_About this exercise_
Every line with the string "Defence" in it belongs in your answer, so copy them all from the data.

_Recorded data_
════

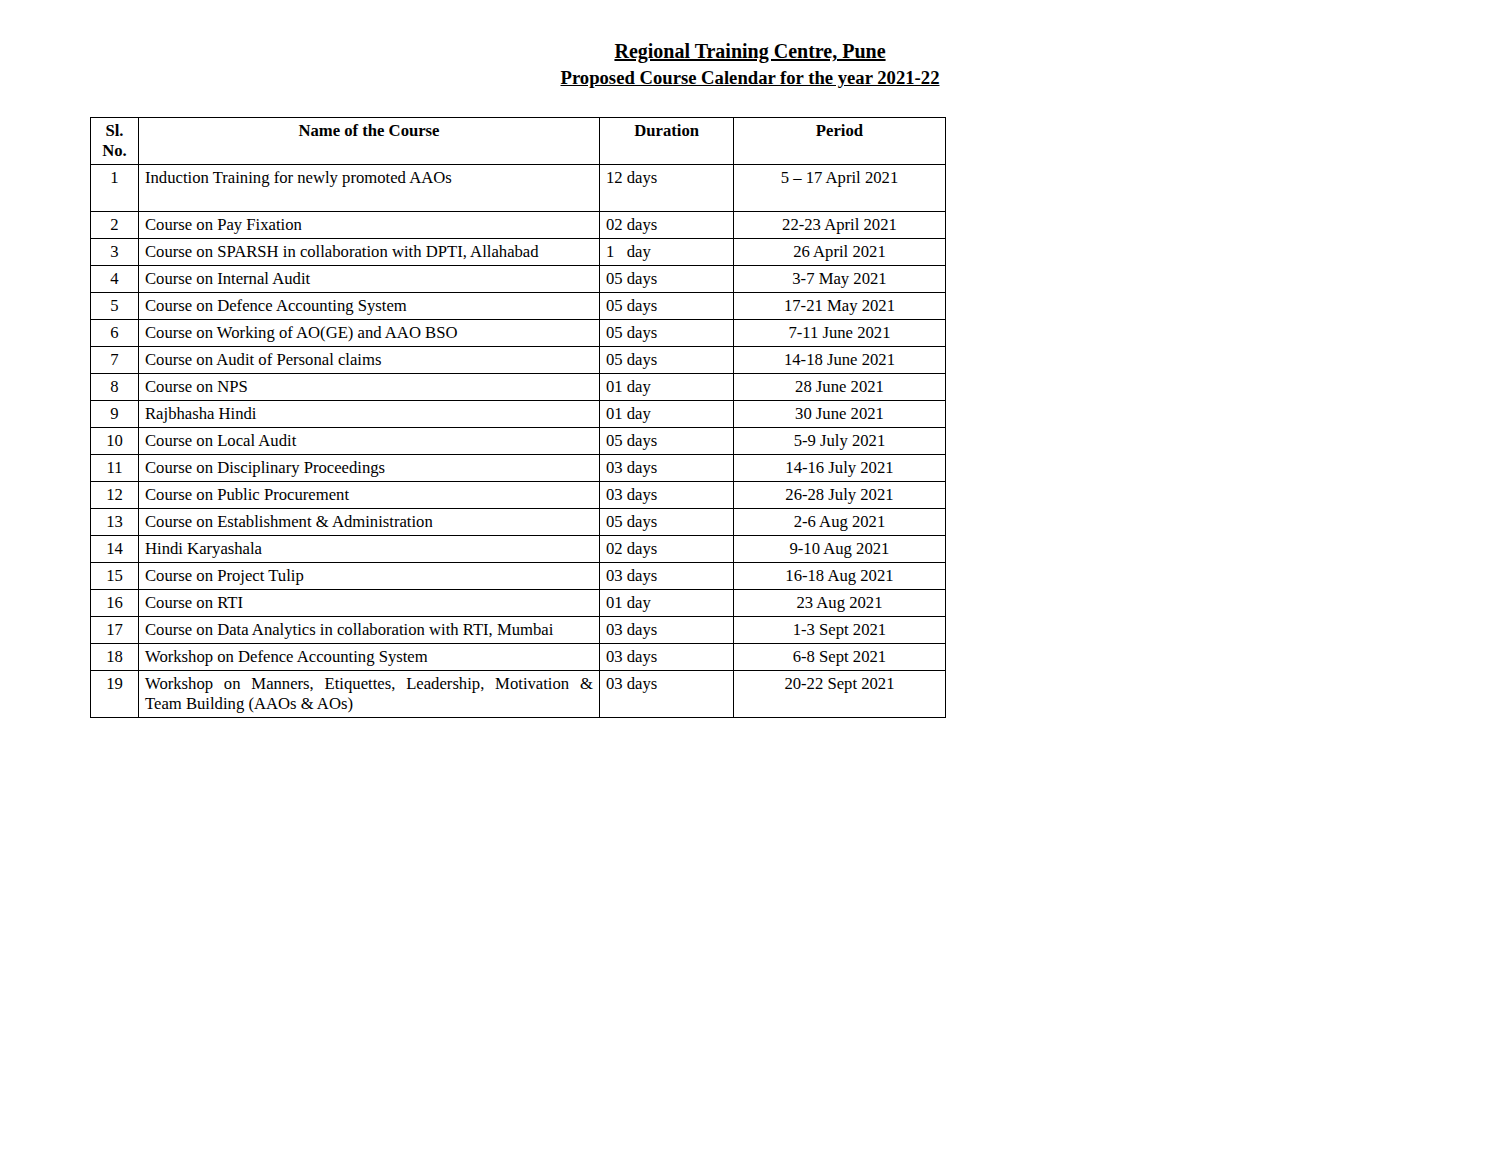Regional Training Centre, Pune
Proposed Course Calendar for the year 2021-22
| Sl. No. | Name of the Course | Duration | Period |
| --- | --- | --- | --- |
| 1 | Induction Training for newly promoted AAOs | 12 days | 5 – 17 April 2021 |
| 2 | Course on Pay Fixation | 02 days | 22-23 April 2021 |
| 3 | Course on SPARSH in collaboration with DPTI, Allahabad | 1 day | 26 April 2021 |
| 4 | Course on Internal Audit | 05 days | 3-7 May 2021 |
| 5 | Course on Defence Accounting System | 05 days | 17-21 May 2021 |
| 6 | Course on Working of AO(GE) and AAO BSO | 05 days | 7-11 June 2021 |
| 7 | Course on Audit of Personal claims | 05 days | 14-18 June 2021 |
| 8 | Course on NPS | 01 day | 28 June 2021 |
| 9 | Rajbhasha Hindi | 01 day | 30 June 2021 |
| 10 | Course on Local Audit | 05 days | 5-9 July 2021 |
| 11 | Course on Disciplinary Proceedings | 03 days | 14-16 July 2021 |
| 12 | Course on Public Procurement | 03 days | 26-28 July 2021 |
| 13 | Course on Establishment & Administration | 05 days | 2-6 Aug 2021 |
| 14 | Hindi Karyashala | 02 days | 9-10 Aug 2021 |
| 15 | Course on Project Tulip | 03 days | 16-18 Aug 2021 |
| 16 | Course on RTI | 01 day | 23 Aug 2021 |
| 17 | Course on Data Analytics in collaboration with RTI, Mumbai | 03 days | 1-3 Sept 2021 |
| 18 | Workshop on Defence Accounting System | 03 days | 6-8 Sept 2021 |
| 19 | Workshop on Manners, Etiquettes, Leadership, Motivation & Team Building (AAOs & AOs) | 03 days | 20-22 Sept 2021 |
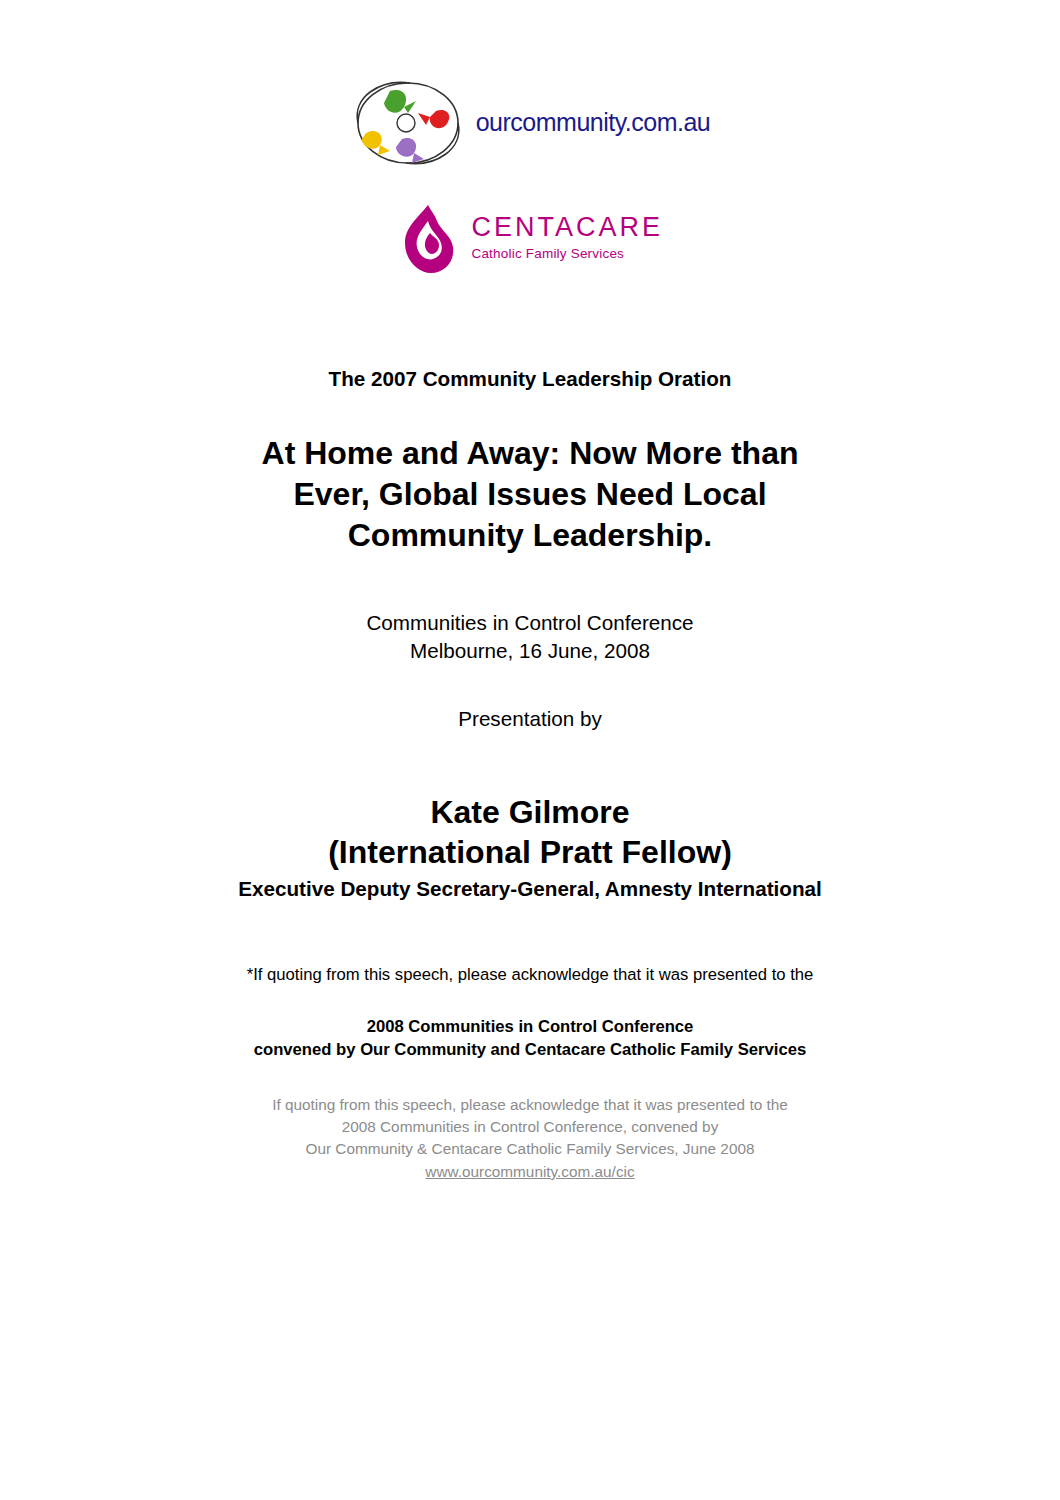ourcommunity.com.au
CENTACARE
Catholic Family Services
The 2007 Community Leadership Oration
At Home and Away: Now More than Ever, Global Issues Need Local Community Leadership.
Communities in Control Conference
Melbourne, 16 June, 2008
Presentation by
Kate Gilmore
(International Pratt Fellow)
Executive Deputy Secretary-General, Amnesty International
*If quoting from this speech, please acknowledge that it was presented to the
2008 Communities in Control Conference
convened by Our Community and Centacare Catholic Family Services
If quoting from this speech, please acknowledge that it was presented to the
2008 Communities in Control Conference, convened by
Our Community & Centacare Catholic Family Services, June 2008
www.ourcommunity.com.au/cic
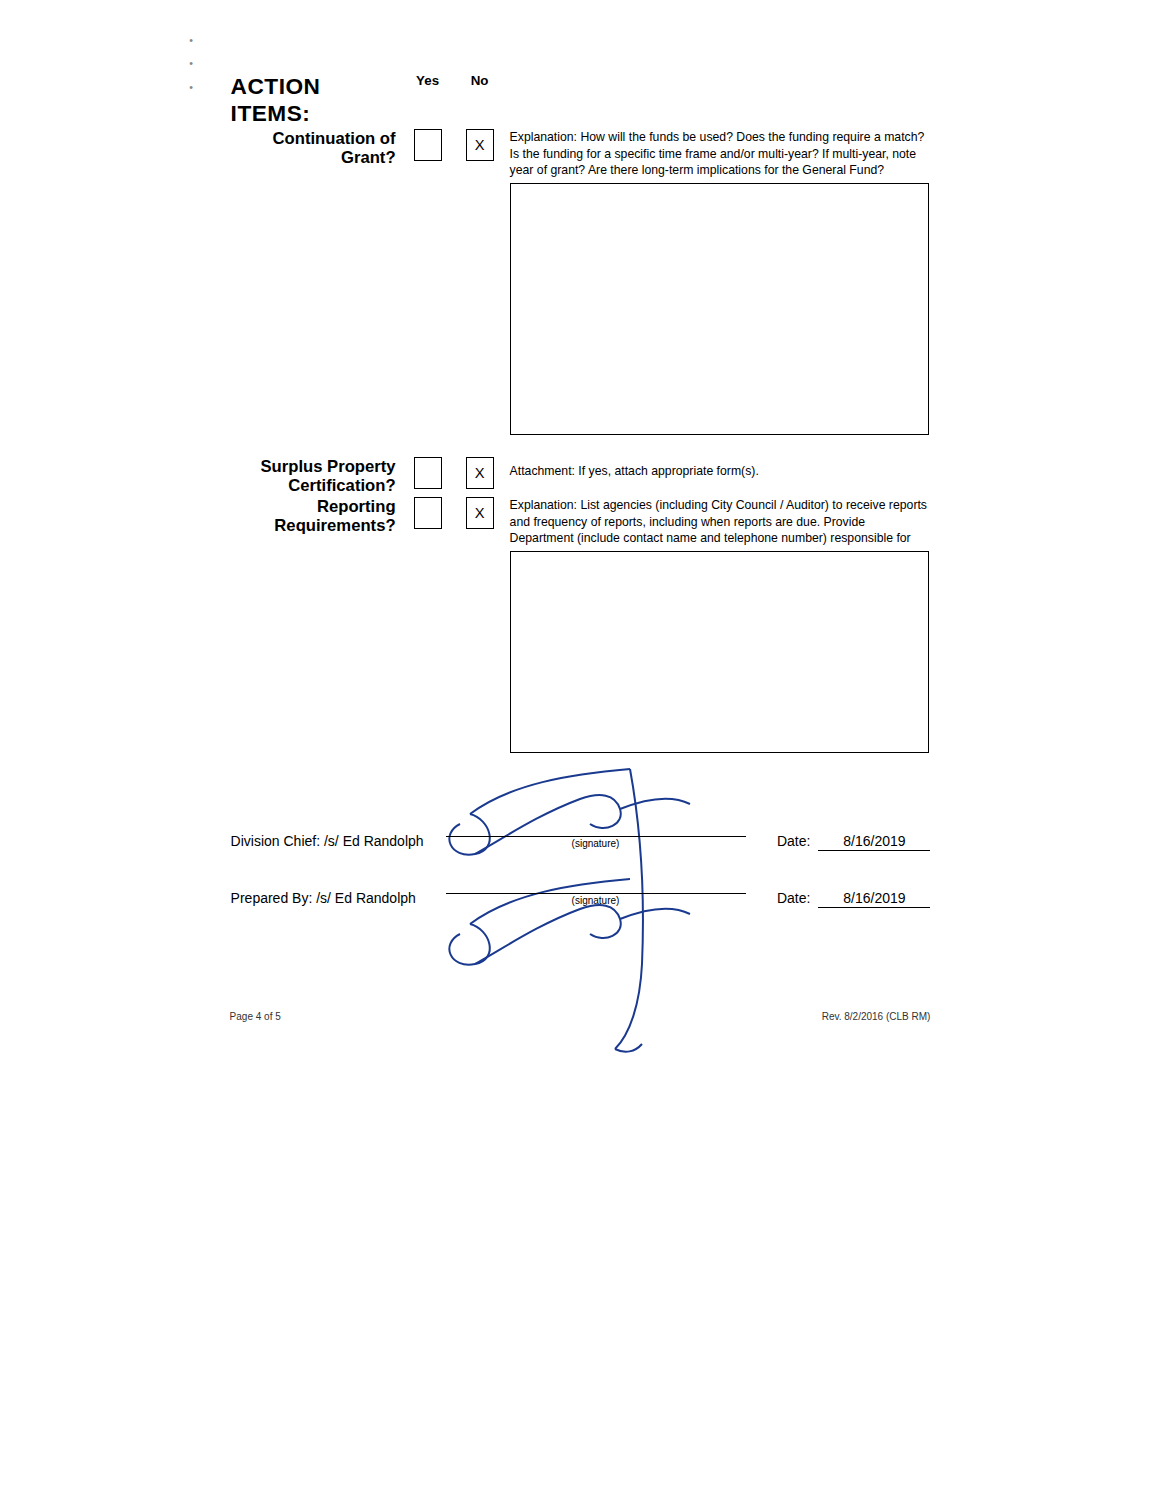•
•
•
| ACTION ITEMS: | Yes | No | |
| Continuation of Grant? | | X | Explanation: How will the funds be used? Does the funding require a match? Is the funding for a specific time frame and/or multi-year? If multi-year, note year of grant? Are there long-term implications for the General Fund? |
| Surplus Property Certification? | | X | Attachment: If yes, attach appropriate form(s). |
| Reporting Requirements? | | X | Explanation: List agencies (including City Council / Auditor) to receive reports and frequency of reports, including when reports are due. Provide Department (include contact name and telephone number) responsible for |
| Division Chief: /s/ Ed Randolph | (signature) | Date: | 8/16/2019 |
| Prepared By: /s/ Ed Randolph | (signature) | Date: | 8/16/2019 |
Page 4 of 5 Rev. 8/2/2016 (CLB RM)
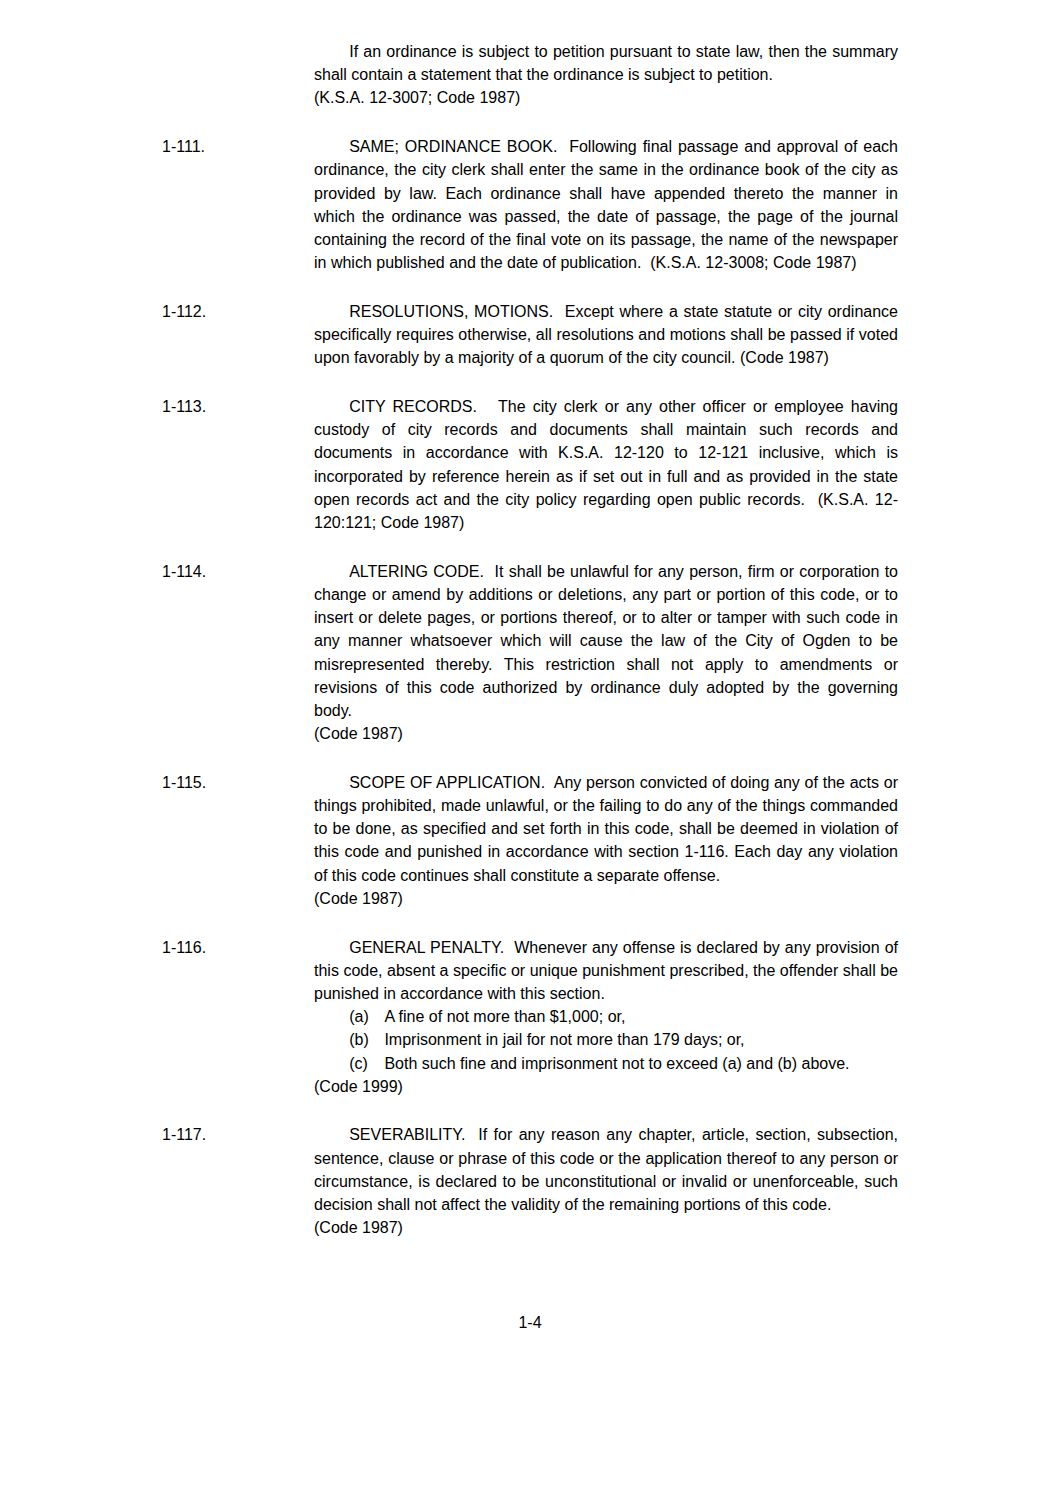If an ordinance is subject to petition pursuant to state law, then the summary shall contain a statement that the ordinance is subject to petition.
(K.S.A. 12-3007; Code 1987)
1-111.
SAME; ORDINANCE BOOK. Following final passage and approval of each ordinance, the city clerk shall enter the same in the ordinance book of the city as provided by law. Each ordinance shall have appended thereto the manner in which the ordinance was passed, the date of passage, the page of the journal containing the record of the final vote on its passage, the name of the newspaper in which published and the date of publication. (K.S.A. 12-3008; Code 1987)
1-112.
RESOLUTIONS, MOTIONS. Except where a state statute or city ordinance specifically requires otherwise, all resolutions and motions shall be passed if voted upon favorably by a majority of a quorum of the city council. (Code 1987)
1-113.
CITY RECORDS. The city clerk or any other officer or employee having custody of city records and documents shall maintain such records and documents in accordance with K.S.A. 12-120 to 12-121 inclusive, which is incorporated by reference herein as if set out in full and as provided in the state open records act and the city policy regarding open public records. (K.S.A. 12-120:121; Code 1987)
1-114.
ALTERING CODE. It shall be unlawful for any person, firm or corporation to change or amend by additions or deletions, any part or portion of this code, or to insert or delete pages, or portions thereof, or to alter or tamper with such code in any manner whatsoever which will cause the law of the City of Ogden to be misrepresented thereby. This restriction shall not apply to amendments or revisions of this code authorized by ordinance duly adopted by the governing body.
(Code 1987)
1-115.
SCOPE OF APPLICATION. Any person convicted of doing any of the acts or things prohibited, made unlawful, or the failing to do any of the things commanded to be done, as specified and set forth in this code, shall be deemed in violation of this code and punished in accordance with section 1-116. Each day any violation of this code continues shall constitute a separate offense.
(Code 1987)
1-116.
GENERAL PENALTY. Whenever any offense is declared by any provision of this code, absent a specific or unique punishment prescribed, the offender shall be punished in accordance with this section.
(a) A fine of not more than $1,000; or,
(b) Imprisonment in jail for not more than 179 days; or,
(c) Both such fine and imprisonment not to exceed (a) and (b) above.
(Code 1999)
1-117.
SEVERABILITY. If for any reason any chapter, article, section, subsection, sentence, clause or phrase of this code or the application thereof to any person or circumstance, is declared to be unconstitutional or invalid or unenforceable, such decision shall not affect the validity of the remaining portions of this code.
(Code 1987)
1-4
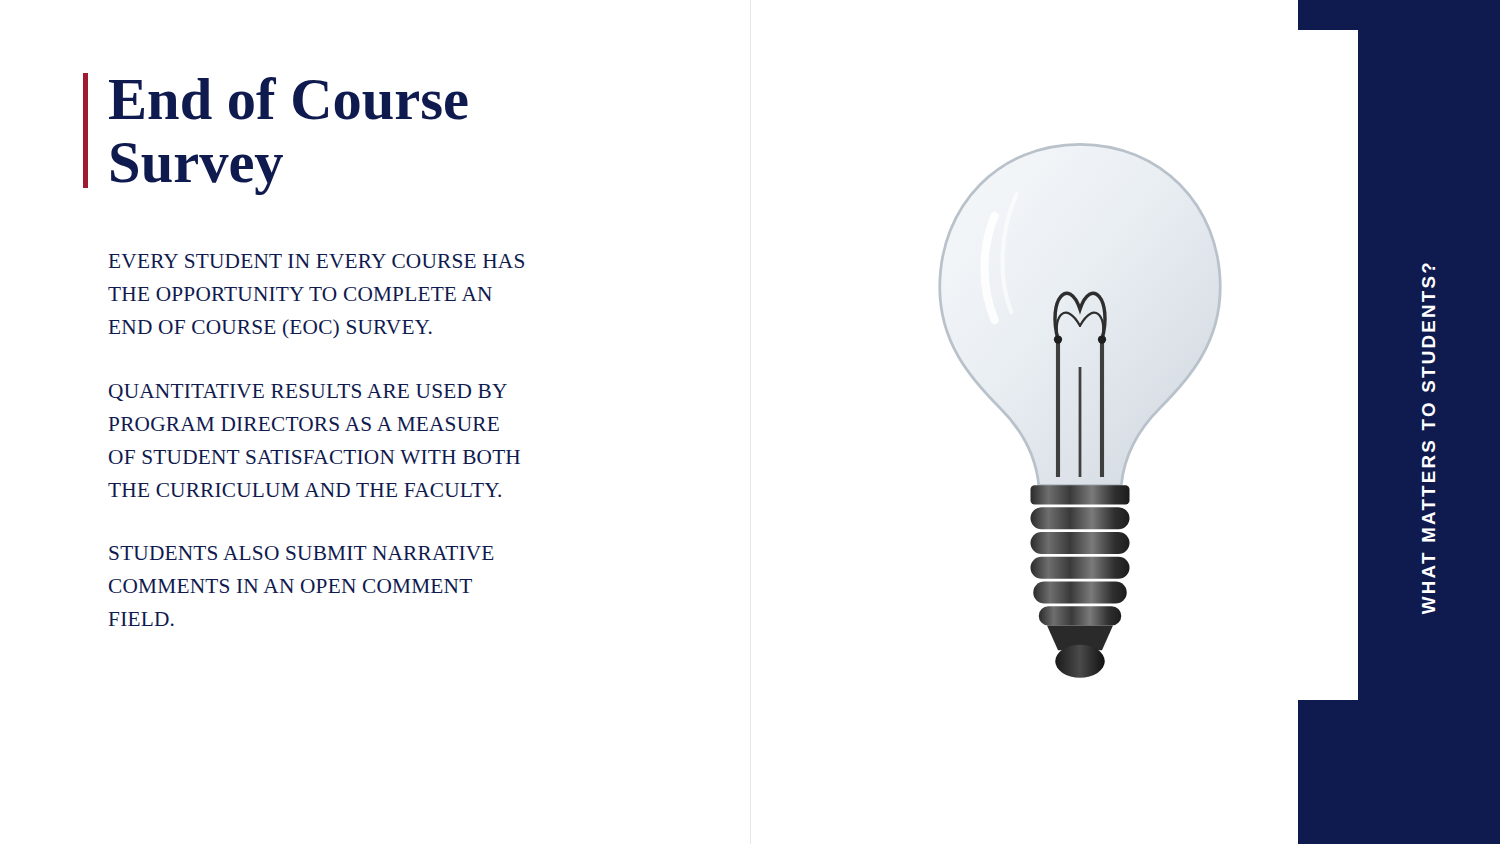WHAT MATTERS TO STUDENTS?
End of Course
Survey
Every student in every course has the opportunity to complete an End of Course (EOC) survey.
Quantitative results are used by program directors as a measure of student satisfaction with both the curriculum and the faculty.
Students also submit narrative comments in an open comment field.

════

_Exercise result_
| 5 | Course on Defence Accounting System | 05 days | 17-21 May 2021 |
| 18 | Workshop on Defence Accounting System | 03 days | 6-8 Sept 2021 |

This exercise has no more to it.